Even the most expensive, powerful drones can’t beat the humble bumblebee. Bumblebees can fly carrying almost their whole body weight, and can fly as far as 12 miles at a time, whereas even the best long-range drones can only fly up to four miles from their operators.
To compete with commercial drones in applications like crop monitoring, a team of students and research faculty at the University of Washington strapped sensors onto bumblebees, to create a “living internet of things.”
The bees’ little backpacks feature backscatter communication, low-power self-localization hardware, sensors, and a rechargeable battery that can last up to seven hours while sampling location once every four seconds, according to their paper, to be presented at MobiCom 2019. They fit all this onto a 102 milligram package that fits on the bees’ backs.
When they come back to the hive, they upload the data and get a battery recharge before heading back out.

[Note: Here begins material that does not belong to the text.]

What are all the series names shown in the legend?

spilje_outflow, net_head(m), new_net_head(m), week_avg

The researchers say they envision their bee swarm someday being used on farms to collect humidity and temperature data across a field to help farmers better understand their crops. Agricultural drones are already a big market for data collection and optimization of crop fields; using bees instead could pinpoint data down to a much smaller, more specific scale, according to the researchers.

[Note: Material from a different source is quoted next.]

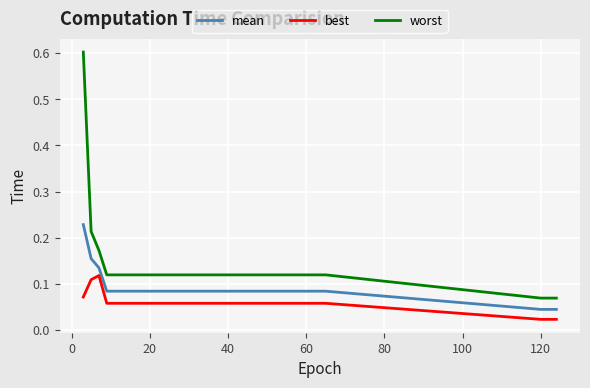

True or false: best and worst intersect in this chart.

False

There are a few drawbacks to using bees instead of drones to collect data, the researchers note. If the bees happen to die while in the field (their lifespans are about a month), the waste from their electronic backpacks will end up as litter, so the people operating them would need to carefully time their flights around their deaths. Also, making and attaching the electronics to the bees is currently done manually—not a very efficient way to scale to monitor a whole farm with dozens or hundreds of bees.
Not listed in the researchers’ paper is the risk of creating a sentient bug botnet that launches the end of civilization.